Very often (and unfortunate), the FDA has additional requirements which sometimes even conflict with the SDTM-IG. These additional requirements are usually described in the "Study Data TechnicalConformance Guide". In case you are sure that your datasets will never be submitted to the FDA, you can of course completely ignore the "Study Data Technical Conformance Guide". Even when you believe that one day or another, your SDTM datasets may need to be submitted to the FDA, you need to know that these additional FDA requirements change regularly and that it is hard to guess whether a current requirement will be there in future too.

Conclusions and further considerations

Using SDTM for non-submission studies certainly has great advantages: SDTM brings order in chaos - it allows consequent categorization, allowing to compare different studies from different sources. For this reason, SDTM is also more and more used in observational studies. 
However, SDTM has always been developed with the primary purpose of regulatory submissions, and is strongly influenced by especially FDA requirements ("ease of review"). It was not developed for observational studies, and as the FDA was sofar not very interested in observational studies, there is no to little influence of stakeholders in the world of observational studies.
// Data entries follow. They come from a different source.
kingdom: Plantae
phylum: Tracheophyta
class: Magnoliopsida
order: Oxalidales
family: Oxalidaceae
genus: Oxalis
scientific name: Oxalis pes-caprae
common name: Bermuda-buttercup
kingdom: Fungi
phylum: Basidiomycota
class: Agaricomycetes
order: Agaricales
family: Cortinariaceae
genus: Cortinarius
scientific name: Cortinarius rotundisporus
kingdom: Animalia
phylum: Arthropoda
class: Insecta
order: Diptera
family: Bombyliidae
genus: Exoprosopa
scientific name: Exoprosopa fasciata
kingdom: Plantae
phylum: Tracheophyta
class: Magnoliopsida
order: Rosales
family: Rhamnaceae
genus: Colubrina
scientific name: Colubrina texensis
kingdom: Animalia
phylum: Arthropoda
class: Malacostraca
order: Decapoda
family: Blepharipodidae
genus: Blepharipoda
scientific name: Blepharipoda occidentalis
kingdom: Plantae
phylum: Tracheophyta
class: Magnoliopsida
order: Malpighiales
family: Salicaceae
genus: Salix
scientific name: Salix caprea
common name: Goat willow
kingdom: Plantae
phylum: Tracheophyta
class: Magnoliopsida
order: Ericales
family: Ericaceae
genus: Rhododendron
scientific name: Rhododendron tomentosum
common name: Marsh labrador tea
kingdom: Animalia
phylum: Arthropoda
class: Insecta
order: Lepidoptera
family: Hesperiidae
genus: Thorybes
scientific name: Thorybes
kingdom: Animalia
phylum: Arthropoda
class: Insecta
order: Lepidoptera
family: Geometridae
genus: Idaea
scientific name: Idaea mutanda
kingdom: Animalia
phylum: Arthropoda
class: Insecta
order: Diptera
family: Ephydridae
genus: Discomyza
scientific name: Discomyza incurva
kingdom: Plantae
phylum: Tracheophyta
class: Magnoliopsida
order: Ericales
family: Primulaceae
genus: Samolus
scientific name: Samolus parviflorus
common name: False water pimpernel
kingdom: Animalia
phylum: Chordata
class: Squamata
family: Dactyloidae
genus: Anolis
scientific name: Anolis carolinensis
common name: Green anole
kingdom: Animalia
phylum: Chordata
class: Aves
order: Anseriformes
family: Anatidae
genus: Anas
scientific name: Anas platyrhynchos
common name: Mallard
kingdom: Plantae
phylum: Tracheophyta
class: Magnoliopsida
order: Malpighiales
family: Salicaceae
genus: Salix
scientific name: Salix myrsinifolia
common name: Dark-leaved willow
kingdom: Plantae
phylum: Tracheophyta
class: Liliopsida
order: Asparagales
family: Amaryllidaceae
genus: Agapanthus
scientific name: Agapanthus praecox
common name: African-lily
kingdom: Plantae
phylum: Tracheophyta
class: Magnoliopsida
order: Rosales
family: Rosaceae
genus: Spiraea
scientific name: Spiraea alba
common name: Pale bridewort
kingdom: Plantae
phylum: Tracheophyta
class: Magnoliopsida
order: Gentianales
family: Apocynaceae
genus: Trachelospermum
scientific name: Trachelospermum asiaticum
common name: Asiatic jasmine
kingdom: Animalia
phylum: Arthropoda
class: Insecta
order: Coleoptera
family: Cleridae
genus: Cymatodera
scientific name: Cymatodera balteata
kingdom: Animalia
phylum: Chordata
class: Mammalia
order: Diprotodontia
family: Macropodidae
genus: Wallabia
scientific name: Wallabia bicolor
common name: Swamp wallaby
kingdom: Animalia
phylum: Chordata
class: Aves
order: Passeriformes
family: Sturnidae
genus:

This brings us to the following proposition: In the SDTM Model and SDTM Implementation Guide, wouldn't it be a good idea to indicate which variables and requirements are "regulatory" (FDA and PMDA), and indicate how these variables and requirements can/must be handled (or omitted) in the case of non-regulatory studies?
For example, shouldn't the SDTM-IG state that the requirement of SAS-XPT, 8-character names and codes is solely a regulatory requirement and is not valid in case of a non-regulatory submission?
Or shouldn't it explicitely state that UCUM notation is allowed for the non-submission case, and that only for a regulatory submission, units must be converted to CDISC-CT units?
This would bring more clarity, also for non-submission and observational studies, and is in accordance with the new CDISC moto: "CDISC creates clarity".
 
Of course it would be better that regulatory authorities modernize their acceptance and review methods, so that many of these "regulatory limitations" disappear. I am however afraid that that will still take some time.